108 of 8”x10” prints, Scroll: 12” x 150’ to 220’ depending on the edition

On August 6th 1945, at 8:15 AM, my grandfather witnessed a great tragedy that destroyed nearly everything in Hiroshima. He survived the bombing, yet he lost many of his family members from the explosion and radiation poisoning. As an activist and author, my grandfather fought against the use of nuclear weaponry throughout his life, until he too passed away from cancer when I was ten years old. I remember him saying that day in Hiroshima was like hundreds of suns lighting up the sky.

 

In order to express the connection between the sun and my family history, I have created 108 letter size prints and a 200 foot long scroll, made by exposing Type-C photographic paper to sunlight. The pattern on the prints/scroll corresponds to my breath.

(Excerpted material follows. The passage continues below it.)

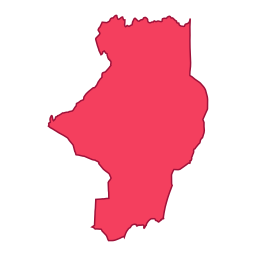 Bac Binh, Bình Thuận, Vietnam
{"feature_id": "81297802B84889732636102", "entity_name": "Bac Binh", "entity_type": "district", "adm_level": 2, "iso_a3": "VNM", "parent_name": "Vietnam", "parent_adm1": "Bình Thuận", "projection": "equal_earth", "projection_center": [108.379, 11.264], "detail": "fine", "context": "isolated", "style": "filled", "palette": "rose", "viewbox_px": 256, "rotation_deg": 0, "n_neighbors": 0, "source": "geoboundaries", "source_scale": "gbopen_adm2", "svg_char_len": 5683}
<svg xmlns="http://www.w3.org/2000/svg" viewBox="0 0 256 256"><path d="M190.1,18.6L189.9,20.0L189.7,20.8L189.2,22.1L188.8,22.6L188.6,22.9L187.1,23.7L185.4,24.2L185.1,24.6L184.5,26.0L184.3,26.3L183.6,26.4L181.1,26.1L180.5,25.8L179.6,25.3L179.2,24.7L179.0,24.4L178.9,23.3L178.8,23.1L177.4,23.0L176.9,22.7L176.6,22.3L176.6,21.4L176.4,21.0L175.5,20.6L172.7,18.0L172.1,17.9L171.8,18.0L171.1,17.9L170.4,16.8L169.8,16.4L169.4,16.3L169.1,16.3L167.4,17.1L166.6,18.2L166.3,18.4L165.1,18.3L164.0,18.3L162.7,18.7L162.5,18.8L162.3,19.2L162.1,21.1L161.9,21.3L161.6,21.5L160.8,21.6L158.1,21.0L157.6,21.1L156.7,21.5L155.9,21.6L155.3,21.4L154.2,20.9L153.4,21.8L153.2,22.0L152.0,22.0L150.5,22.7L149.9,22.8L149.0,22.6L148.2,22.0L147.8,21.3L147.7,20.8L147.6,19.4L147.4,19.0L146.5,18.1L145.7,17.5L144.7,17.5L143.8,17.8L143.5,18.1L143.0,19.1L142.6,19.5L142.1,19.7L141.2,19.7L140.2,20.3L139.1,21.2L138.8,21.2L138.4,21.1L137.9,20.9L136.1,19.2L135.7,18.7L135.2,18.3L134.8,18.3L134.3,18.6L133.9,19.3L132.6,22.0L132.1,24.6L131.8,25.0L131.0,25.2L129.1,26.4L128.3,26.1L127.4,25.5L127.1,25.5L126.4,26.3L125.6,26.7L125.4,26.7L125.1,26.4L124.7,25.2L124.6,24.5L124.8,22.9L124.9,19.9L123.8,19.9L123.5,19.7L123.2,18.9L122.6,17.0L122.4,17.0L121.5,17.3L119.2,19.1L118.8,19.3L118.4,19.3L118.0,19.2L117.9,19.0L117.2,17.6L117.0,17.0L116.8,15.6L116.5,15.4L115.9,15.4L115.1,15.8L114.2,16.6L113.3,17.8L112.9,17.9L111.9,18.0L111.1,18.4L110.7,18.7L110.3,19.3L109.9,20.3L109.4,21.2L109.2,21.3L107.5,22.3L106.9,22.6L106.4,22.6L102.2,22.2L101.3,24.3L100.7,25.4L100.2,26.7L99.0,28.0L98.3,29.3L98.2,29.6L98.2,30.3L99.7,32.7L99.8,33.0L99.9,33.6L99.6,34.2L99.2,34.8L96.0,38.1L95.7,38.9L95.8,39.7L97.5,45.8L98.6,48.9L99.0,50.5L99.8,52.1L101.0,54.7L101.9,54.2L102.0,53.9L102.6,53.1L102.7,52.2L102.9,51.7L103.4,51.6L104.1,51.0L104.3,51.0L104.7,51.7L105.0,52.0L105.8,53.2L106.9,53.6L107.1,54.0L107.2,55.4L107.5,56.1L107.8,57.4L108.6,59.2L108.8,59.4L109.2,59.3L109.5,59.4L109.8,60.5L110.3,60.8L110.8,61.3L111.0,62.9L110.7,64.6L110.9,65.4L108.9,68.0L105.5,71.8L104.5,72.2L103.2,72.6L102.8,72.8L102.3,73.3L102.2,73.8L102.0,74.5L101.9,77.4L100.1,79.2L99.3,80.4L98.2,82.0L96.8,85.0L95.0,87.3L94.5,87.7L93.3,87.8L92.9,88.0L88.6,91.5L86.4,93.6L85.8,94.3L84.0,96.9L83.6,99.2L83.2,99.8L82.9,100.0L80.9,100.7L78.9,102.2L77.8,102.9L76.5,103.5L76.4,104.6L76.0,106.1L75.1,107.1L73.0,110.4L72.3,110.9L71.4,111.2L69.1,111.6L68.4,112.2L67.0,112.2L65.2,112.5L63.6,113.0L62.9,112.9L62.5,113.0L61.1,114.0L59.3,115.1L58.6,115.5L57.7,115.7L57.2,116.4L55.7,117.0L55.3,118.4L55.1,119.1L53.6,120.7L53.0,120.0L52.8,119.3L52.2,116.3L51.9,115.7L51.6,115.6L51.3,115.8L50.6,117.2L50.3,117.9L50.0,119.2L50.1,120.3L50.3,122.1L50.2,122.4L49.1,122.9L48.9,123.1L48.7,123.4L48.7,123.9L48.9,124.8L48.9,125.3L48.4,126.1L50.4,127.7L52.6,128.9L58.7,132.7L63.8,135.5L67.3,137.7L68.0,138.4L68.8,139.7L69.6,140.8L72.4,144.1L73.2,145.2L74.8,151.4L74.9,151.7L75.3,152.2L75.4,152.6L75.6,153.1L75.7,153.8L76.0,154.7L76.2,154.8L78.2,155.0L83.0,156.1L84.2,156.2L92.0,159.5L93.0,159.8L95.2,160.2L96.3,160.9L97.1,161.2L97.7,161.5L98.9,162.4L98.9,162.8L98.8,163.5L99.0,163.9L103.5,169.3L106.0,171.3L108.6,173.2L109.4,174.1L111.0,177.9L111.0,178.2L110.9,178.5L110.0,179.9L108.7,181.5L108.4,182.2L108.2,182.5L108.5,190.7L108.7,192.2L108.8,196.9L108.8,198.4L106.3,198.5L103.8,198.9L102.2,198.9L100.4,199.1L95.8,199.4L95.4,208.3L95.1,211.3L95.0,214.4L94.5,225.4L94.4,225.5L93.3,226.1L92.0,227.0L92.7,227.2L93.7,227.6L94.7,228.7L95.3,229.0L96.7,228.9L100.9,229.2L101.2,229.3L101.5,229.7L102.2,231.1L102.9,231.8L106.1,235.2L106.6,236.0L107.2,237.4L107.9,239.4L108.6,240.6L112.0,240.6L113.3,240.5L114.8,240.2L116.5,239.6L120.0,238.2L121.5,237.4L123.9,236.4L124.3,237.3L125.1,234.9L125.7,233.3L126.4,231.8L127.0,230.8L128.5,228.7L129.6,227.8L130.2,227.6L131.4,225.7L132.3,224.9L132.6,224.7L134.1,224.3L135.0,224.3L135.9,224.4L136.3,224.7L136.3,224.9L136.3,225.2L136.8,225.4L136.9,226.0L137.3,225.9L137.8,225.3L138.1,225.2L138.3,225.4L138.9,225.2L139.4,225.3L139.7,225.1L140.7,225.2L142.5,225.0L143.2,225.1L143.6,225.3L143.9,225.6L143.9,226.2L143.9,226.7L143.8,227.2L143.8,227.3L143.9,227.2L144.0,227.4L144.3,227.6L144.5,227.8L144.6,227.5L145.1,226.9L145.5,226.0L146.0,225.4L146.0,225.2L146.3,225.1L146.4,224.3L147.0,223.0L148.2,221.3L148.7,220.7L149.6,219.9L150.4,219.2L151.1,218.9L151.9,218.6L152.2,218.8L152.8,218.7L154.4,218.7L154.8,218.9L155.4,219.5L155.4,220.1L155.8,220.5L157.0,220.8L158.3,221.9L158.5,222.0L159.0,221.8L159.3,221.4L160.0,220.9L160.5,220.5L160.7,220.2L160.9,220.1L160.9,219.9L161.2,220.0L161.4,219.9L161.5,219.8L161.5,219.4L161.9,219.1L162.1,219.1L162.2,218.9L162.7,218.7L162.8,218.4L163.1,218.4L163.4,218.7L163.6,218.6L163.6,218.3L163.3,217.9L163.5,216.3L164.0,213.0L165.2,206.9L166.6,201.7L167.8,197.6L169.6,192.3L172.2,185.4L171.7,184.3L171.6,183.8L171.5,175.4L171.6,174.4L172.8,171.5L173.6,169.9L173.9,169.5L178.1,169.7L179.9,169.3L183.5,166.8L188.4,163.2L189.0,163.0L189.7,163.3L189.8,163.3L190.1,162.5L190.0,160.9L190.2,160.7L190.7,160.7L191.0,160.6L191.2,160.2L191.7,159.0L191.6,157.2L192.2,156.2L192.6,154.8L193.4,153.0L193.6,152.2L193.7,151.1L193.7,150.7L193.5,150.3L194.0,149.1L194.7,148.9L195.0,148.7L195.8,147.5L198.4,144.3L199.7,143.0L199.9,142.7L200.6,139.7L200.8,139.4L201.6,138.5L201.7,138.1L202.4,137.8L202.6,137.3L203.5,134.3L204.0,132.8L204.3,130.4L204.0,126.4L204.0,122.5L202.9,119.6L202.9,119.4L205.7,113.0L207.4,109.3L207.5,108.9L207.6,99.8L207.5,98.5L207.4,97.5L207.2,96.4L206.1,92.3L205.5,90.1L204.6,88.3L203.5,86.7L200.6,83.4L199.5,82.4L194.9,79.2L191.9,76.7L190.1,75.7L189.8,75.2L189.9,71.9L190.5,66.4L190.6,62.8L190.0,48.1L189.9,40.1L190.0,35.3L189.9,26.8L190.2,19.9L190.2,19.0L190.1,18.6Z" fill="#f43f5e" stroke="#9f1239" stroke-width="1.5"/></svg>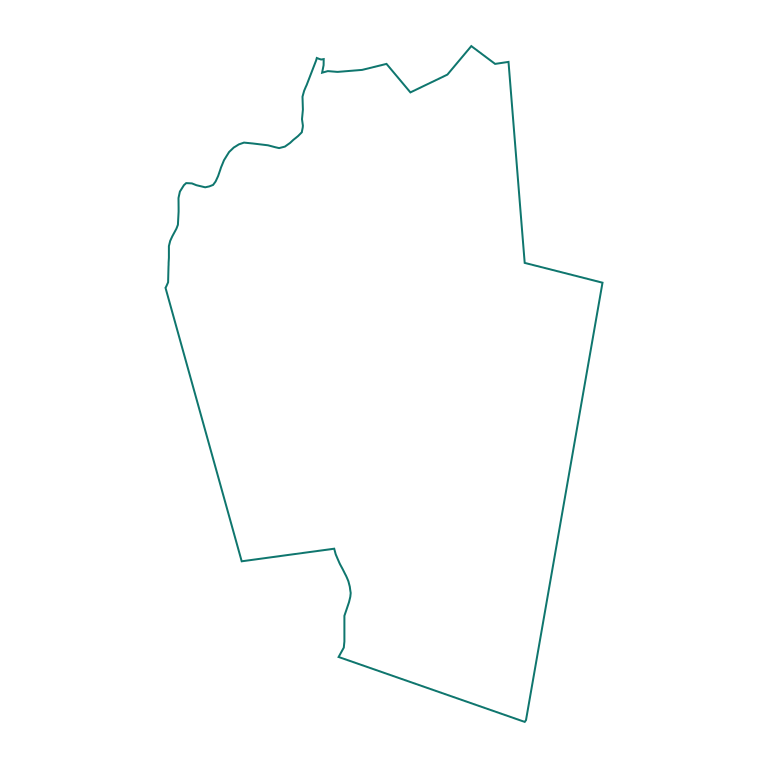 outline of Raveneau, Soufrière, Saint Lucia
{"feature_id": "8701671B21269769416552", "entity_name": "Raveneau", "entity_type": "district", "adm_level": 2, "iso_a3": "LCA", "parent_name": "Saint Lucia", "parent_adm1": "Soufrière", "projection": "equal_earth", "projection_center": [-61.048, 13.81], "detail": "fine", "context": "isolated", "style": "outline", "palette": "teal", "viewbox_px": 768, "rotation_deg": 0, "n_neighbors": 0, "source": "geoboundaries", "source_scale": "gbopen_adm2", "svg_char_len": 1388}
<svg xmlns="http://www.w3.org/2000/svg" viewBox="0 0 768 768"><path d="M165.5,287.8L181.0,343.5L241.7,561.3L286.4,555.2L334.2,548.7L335.7,554.3L337.6,558.8L338.4,560.6L339.3,562.7L340.1,564.4L342.7,569.2L345.1,574.0L346.0,575.7L347.0,577.9L348.4,581.3L349.8,586.7L350.2,589.8L350.7,593.0L350.3,596.8L349.0,602.2L346.0,611.1L344.4,615.8L344.4,641.6L344.1,644.4L343.8,647.6L338.6,657.0L524.7,721.9L526.0,720.1L602.5,282.7L524.7,262.9L520.3,208.6L508.5,61.9L495.1,63.9L471.3,46.1L447.4,74.6L410.4,92.4L386.5,63.9L362.1,69.9L337.5,71.9L327.8,71.1L322.1,72.7L323.6,65.2L323.7,59.1L322.6,59.3L321.1,59.5L319.1,58.9L317.6,58.3L316.8,58.0L316.1,60.5L306.5,85.4L305.9,86.6L304.1,90.9L303.1,94.5L302.5,96.7L302.9,109.7L302.0,119.2L302.5,122.8L302.9,125.6L302.8,126.7L302.7,127.7L302.0,131.1L301.8,132.3L297.9,136.2L293.3,139.9L290.1,142.9L284.9,146.6L279.1,148.1L275.2,147.2L268.0,145.3L253.0,143.5L244.0,142.6L242.0,143.3L238.8,144.4L235.8,146.3L233.8,147.5L229.1,152.0L226.6,156.0L224.0,160.2L222.0,165.1L221.0,167.5L220.3,169.7L218.1,176.1L215.6,181.5L213.1,184.9L209.3,186.4L205.2,187.3L196.4,185.2L191.9,183.4L186.2,183.1L183.9,185.2L179.9,191.6L178.5,198.0L178.6,208.0L178.6,211.7L178.4,215.6L177.9,224.8L176.4,228.7L172.3,236.3L170.2,240.9L168.9,246.1L168.9,257.9L168.6,262.9L168.6,264.9L168.5,266.5L168.1,282.3L166.1,286.8L165.5,287.8Z" fill="none" stroke="#0f766e" stroke-width="2"/></svg>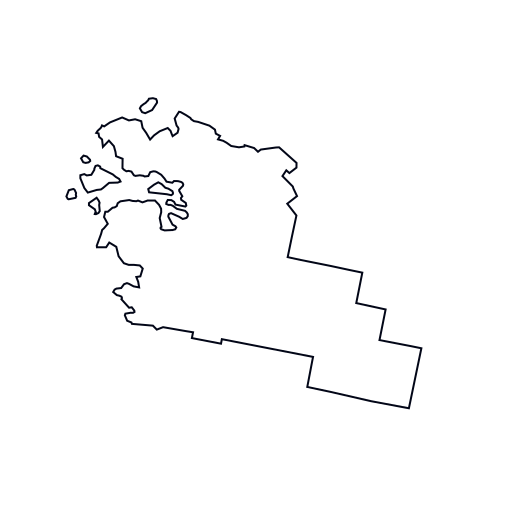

In a darkened room, I pulled the paper in front of a small aperture to expose it to the sun while inhaling, and paused when exhaling. I repeated this action until I breathed 108 times. 108 is a number with ritual significance in Japanese Buddhism; to mark the Japanese New Year, bells toll 108 times, ridding us of our evil passions and desires, and purifying our souls.

 

If the black parts of the print remind you of a shadow, it is the shadow of my breath, which is itself a registration of my life, a life I share with and owe to my grandfather. The mark of the atomic blast upon his life and upon his breath was passed on to me, and you can see it as the shadow of this print.